Ed ecco a voi le nostre pagelle:

Cortellini Alessio: normale amministrazione. I nostri rivali non lo hanno mai impensierito, ma lui, comunque, rende facili anche le cose più difficili. Bravo. Voto: 7.

Manganello Giorgio: bello tosto come sempre. Non fa sconti a nessuno. Nella sua zona, ve l’assicuro, non cresce l’erba! Esce, purtroppo, per problemi fisici. Voto: 7+

Magistrato Simone: si aplica al meglio (come sempre) riuscendoci! Bravo! Voto: 7-

Tiberi Riccardo: i suoi cambi di ruolo portano sempre al medesimo risultato: prezioso! Voto: 7+

Bambini Pietro: suda e trasuda, ma gioca senza fronzoli come piace a noi. Rende al meglio, nonostante il gran caldo. Voto: 7-

Fringuello Simone: affidabilissimo: lo chiami e lui (sempre) risponde. Buon tono. Voto: 7

Raffaele Battisti: è un rullo compressore, uno schiacciasassi; asfalta, quasi da solo, l’intero centrocampo. Voto: 7 (mezzo punto in più per l’ottima porchetta!)

Fringuello Matteo: gioca divertendosi. In questo caso, il bimbo si diverte e ci divertiamo anche noi! Voto: 7

Urbani Diego: nella settimana santa (calcistica) alleronese canta e porta la croce. È davvero molto. Il gol e l’organizzazione della porchetta meritano un giudizio alto. Voto: 8+

Sciulli Luigi: il caldo non lo aiuta. La classe, però, non è acqua, e il nostro amato brigante il suo gol lo fa sempre! Voto: 7-

Palombini Damiano: ha il gran merito di procurarsi un rigore che ci permette di aprire il match. Si danna l’anima e finisce stremato. Calma e gesso. Voto: 7-

Banella Jacopo: un grazie di cuore, da parte di tutta la tifoseria alleronese, per l’aiuto dato nel momento del bisogno. Voto: 7 (con tanta stima)

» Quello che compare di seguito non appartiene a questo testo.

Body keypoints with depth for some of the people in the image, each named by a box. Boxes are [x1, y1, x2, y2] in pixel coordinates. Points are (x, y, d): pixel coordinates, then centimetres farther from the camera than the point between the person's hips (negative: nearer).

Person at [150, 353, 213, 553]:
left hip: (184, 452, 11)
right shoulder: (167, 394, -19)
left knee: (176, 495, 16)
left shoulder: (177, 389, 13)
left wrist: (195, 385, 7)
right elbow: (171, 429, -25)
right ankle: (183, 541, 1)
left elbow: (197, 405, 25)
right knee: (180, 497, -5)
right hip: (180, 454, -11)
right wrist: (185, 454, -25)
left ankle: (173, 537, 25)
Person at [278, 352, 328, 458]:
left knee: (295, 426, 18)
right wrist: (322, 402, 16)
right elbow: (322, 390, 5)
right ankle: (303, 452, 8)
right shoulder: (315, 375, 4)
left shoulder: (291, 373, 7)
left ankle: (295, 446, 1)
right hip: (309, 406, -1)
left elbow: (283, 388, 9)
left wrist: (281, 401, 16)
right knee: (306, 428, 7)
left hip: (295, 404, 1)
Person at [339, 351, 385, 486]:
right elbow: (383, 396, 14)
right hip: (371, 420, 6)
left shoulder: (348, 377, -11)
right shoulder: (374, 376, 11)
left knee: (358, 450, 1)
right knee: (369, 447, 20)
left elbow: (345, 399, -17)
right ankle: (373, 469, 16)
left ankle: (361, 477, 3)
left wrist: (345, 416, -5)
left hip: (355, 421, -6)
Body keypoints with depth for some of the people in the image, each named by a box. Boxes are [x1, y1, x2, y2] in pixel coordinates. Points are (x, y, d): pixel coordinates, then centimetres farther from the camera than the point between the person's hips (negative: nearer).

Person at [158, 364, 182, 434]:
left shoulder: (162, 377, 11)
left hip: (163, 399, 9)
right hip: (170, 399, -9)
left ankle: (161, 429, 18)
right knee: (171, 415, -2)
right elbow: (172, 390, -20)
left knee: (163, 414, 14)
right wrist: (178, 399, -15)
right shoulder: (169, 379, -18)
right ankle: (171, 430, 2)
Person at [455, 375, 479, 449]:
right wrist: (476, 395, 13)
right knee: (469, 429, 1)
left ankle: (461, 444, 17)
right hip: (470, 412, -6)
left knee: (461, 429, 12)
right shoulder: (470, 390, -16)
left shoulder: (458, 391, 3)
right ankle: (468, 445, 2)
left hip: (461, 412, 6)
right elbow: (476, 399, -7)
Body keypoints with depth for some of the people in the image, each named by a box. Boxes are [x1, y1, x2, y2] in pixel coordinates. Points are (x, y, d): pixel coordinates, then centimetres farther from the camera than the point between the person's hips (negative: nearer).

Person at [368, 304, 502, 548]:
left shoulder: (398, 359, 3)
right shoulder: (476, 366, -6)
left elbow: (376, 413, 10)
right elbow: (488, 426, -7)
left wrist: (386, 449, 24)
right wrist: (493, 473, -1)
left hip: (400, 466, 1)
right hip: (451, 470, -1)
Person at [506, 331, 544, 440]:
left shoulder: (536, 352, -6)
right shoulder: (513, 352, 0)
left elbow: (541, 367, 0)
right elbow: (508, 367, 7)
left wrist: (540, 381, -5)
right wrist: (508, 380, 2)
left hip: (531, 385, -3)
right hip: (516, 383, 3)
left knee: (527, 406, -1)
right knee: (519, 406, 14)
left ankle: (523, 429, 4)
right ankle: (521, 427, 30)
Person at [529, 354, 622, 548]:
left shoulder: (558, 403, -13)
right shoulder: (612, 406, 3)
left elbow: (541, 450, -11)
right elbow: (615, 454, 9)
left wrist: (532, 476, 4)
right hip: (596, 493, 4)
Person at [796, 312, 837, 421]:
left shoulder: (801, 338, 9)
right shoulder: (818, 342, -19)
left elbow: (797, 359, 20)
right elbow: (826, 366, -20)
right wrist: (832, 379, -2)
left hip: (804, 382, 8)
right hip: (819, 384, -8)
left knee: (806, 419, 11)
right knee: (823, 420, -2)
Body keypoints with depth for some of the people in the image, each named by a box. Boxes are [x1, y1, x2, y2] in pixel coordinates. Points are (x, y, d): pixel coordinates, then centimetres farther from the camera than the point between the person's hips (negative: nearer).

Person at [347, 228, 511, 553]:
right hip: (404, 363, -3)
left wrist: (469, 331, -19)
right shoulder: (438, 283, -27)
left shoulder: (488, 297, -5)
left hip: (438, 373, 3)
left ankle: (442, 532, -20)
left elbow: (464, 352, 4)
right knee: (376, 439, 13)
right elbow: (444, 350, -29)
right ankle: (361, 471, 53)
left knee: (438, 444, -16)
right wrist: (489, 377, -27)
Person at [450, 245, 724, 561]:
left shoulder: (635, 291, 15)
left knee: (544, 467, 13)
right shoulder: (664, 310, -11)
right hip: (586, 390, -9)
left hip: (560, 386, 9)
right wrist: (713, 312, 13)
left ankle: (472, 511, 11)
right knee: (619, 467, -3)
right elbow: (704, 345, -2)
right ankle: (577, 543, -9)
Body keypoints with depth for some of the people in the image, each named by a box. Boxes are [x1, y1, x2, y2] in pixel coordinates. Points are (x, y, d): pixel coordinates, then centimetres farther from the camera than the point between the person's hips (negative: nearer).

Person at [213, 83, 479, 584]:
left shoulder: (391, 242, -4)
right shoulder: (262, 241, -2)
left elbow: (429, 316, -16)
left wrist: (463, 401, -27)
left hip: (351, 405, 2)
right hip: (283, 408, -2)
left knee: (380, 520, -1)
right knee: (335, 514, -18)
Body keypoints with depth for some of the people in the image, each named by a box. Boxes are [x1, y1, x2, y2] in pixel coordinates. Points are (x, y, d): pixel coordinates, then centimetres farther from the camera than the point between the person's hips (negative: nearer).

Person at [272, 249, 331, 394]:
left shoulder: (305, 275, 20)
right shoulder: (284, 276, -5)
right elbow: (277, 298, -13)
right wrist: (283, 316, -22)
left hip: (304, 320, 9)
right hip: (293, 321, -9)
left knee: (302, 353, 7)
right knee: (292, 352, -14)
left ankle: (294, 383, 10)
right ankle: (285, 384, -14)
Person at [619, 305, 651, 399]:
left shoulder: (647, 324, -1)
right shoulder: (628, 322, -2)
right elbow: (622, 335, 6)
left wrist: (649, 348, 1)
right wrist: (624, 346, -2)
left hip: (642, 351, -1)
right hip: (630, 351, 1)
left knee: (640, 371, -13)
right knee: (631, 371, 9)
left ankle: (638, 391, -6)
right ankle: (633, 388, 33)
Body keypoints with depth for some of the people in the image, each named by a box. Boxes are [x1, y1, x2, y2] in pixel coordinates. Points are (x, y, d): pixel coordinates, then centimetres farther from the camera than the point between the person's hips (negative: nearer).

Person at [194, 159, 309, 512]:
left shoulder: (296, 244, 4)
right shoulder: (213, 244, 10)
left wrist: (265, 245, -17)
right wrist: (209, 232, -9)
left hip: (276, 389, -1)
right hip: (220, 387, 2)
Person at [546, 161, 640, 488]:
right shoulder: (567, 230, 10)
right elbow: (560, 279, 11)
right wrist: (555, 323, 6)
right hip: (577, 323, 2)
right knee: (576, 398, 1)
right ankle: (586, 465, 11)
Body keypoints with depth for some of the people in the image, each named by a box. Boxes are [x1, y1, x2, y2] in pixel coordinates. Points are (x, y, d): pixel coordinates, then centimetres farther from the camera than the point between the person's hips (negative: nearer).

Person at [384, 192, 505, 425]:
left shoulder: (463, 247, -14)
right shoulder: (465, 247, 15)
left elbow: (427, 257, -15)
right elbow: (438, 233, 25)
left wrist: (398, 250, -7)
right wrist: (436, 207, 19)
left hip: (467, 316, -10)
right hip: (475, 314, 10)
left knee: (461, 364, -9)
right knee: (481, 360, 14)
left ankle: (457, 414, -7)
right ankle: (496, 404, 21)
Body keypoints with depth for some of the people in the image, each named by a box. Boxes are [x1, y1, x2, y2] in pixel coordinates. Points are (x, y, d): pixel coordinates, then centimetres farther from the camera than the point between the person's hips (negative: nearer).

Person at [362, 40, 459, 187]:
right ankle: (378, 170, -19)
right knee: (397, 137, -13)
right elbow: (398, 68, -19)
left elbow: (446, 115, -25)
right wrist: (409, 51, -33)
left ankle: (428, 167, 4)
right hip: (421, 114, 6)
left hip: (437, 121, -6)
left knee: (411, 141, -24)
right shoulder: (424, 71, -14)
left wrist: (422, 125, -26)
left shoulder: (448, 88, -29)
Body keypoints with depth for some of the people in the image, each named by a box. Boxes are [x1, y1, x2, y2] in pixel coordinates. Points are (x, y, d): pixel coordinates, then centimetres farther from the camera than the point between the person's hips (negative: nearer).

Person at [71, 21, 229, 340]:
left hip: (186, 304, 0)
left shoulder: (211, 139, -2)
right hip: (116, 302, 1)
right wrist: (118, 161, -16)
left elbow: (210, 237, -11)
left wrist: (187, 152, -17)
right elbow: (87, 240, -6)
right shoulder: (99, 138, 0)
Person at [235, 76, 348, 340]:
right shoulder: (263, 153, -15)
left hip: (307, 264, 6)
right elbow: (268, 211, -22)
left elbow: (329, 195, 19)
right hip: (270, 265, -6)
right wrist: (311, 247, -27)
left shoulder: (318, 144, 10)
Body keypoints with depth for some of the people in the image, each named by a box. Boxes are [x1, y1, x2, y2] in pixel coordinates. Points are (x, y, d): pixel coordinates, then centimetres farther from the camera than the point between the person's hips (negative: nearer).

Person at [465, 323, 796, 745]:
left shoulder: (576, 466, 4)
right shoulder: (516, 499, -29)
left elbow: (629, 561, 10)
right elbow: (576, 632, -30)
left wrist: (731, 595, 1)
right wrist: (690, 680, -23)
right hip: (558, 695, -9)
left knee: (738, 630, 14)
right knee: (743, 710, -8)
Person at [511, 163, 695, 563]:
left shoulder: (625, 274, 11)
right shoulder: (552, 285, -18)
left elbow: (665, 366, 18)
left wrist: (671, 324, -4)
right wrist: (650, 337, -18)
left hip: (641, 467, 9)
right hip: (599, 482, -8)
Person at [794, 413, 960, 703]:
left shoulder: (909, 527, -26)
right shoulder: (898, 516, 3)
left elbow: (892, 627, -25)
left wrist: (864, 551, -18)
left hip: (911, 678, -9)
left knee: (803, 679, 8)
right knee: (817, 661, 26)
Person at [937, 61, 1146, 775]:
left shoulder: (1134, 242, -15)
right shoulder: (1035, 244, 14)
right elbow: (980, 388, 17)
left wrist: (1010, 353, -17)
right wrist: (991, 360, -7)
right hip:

Nicolò Serranti: venti minuti in campo! Il suo ritorno è graditissimo. Bentornato Nick. Noi ti attendiamo più allenato e pimpante. Voto: 7-

Urbani Fabio (ex Innominato): la svolta della partita avviene con il suo ingresso in campo. S’ode un urlo al Tardiolo: quella fascia è cosa mia! Bravo. Voto: 7+

Tardiolo Valentino: oh capitano, mio capitano! Un altro gradito e auspicato ritorno. Un rodaggio necessario per i prossimi, e più importanti, impegni. Voto: 7

Palombini Matteo: regà, ‘l Fico quando è concentrato è sempre ‘l Fico. Tra i migliori. Bravo! Voto: 7

Mister Moureno: gestisce la rosa a suo piacimento. Stentiamo un po’ all’inizio, ma, alla fine, ha ragione lui. Voto: 7

1 commento:

  1. Troppo caldo per il gioco del calcio. Comunque, abbiamo tre punti in più che è quello che veramente interessa. Daje Acd!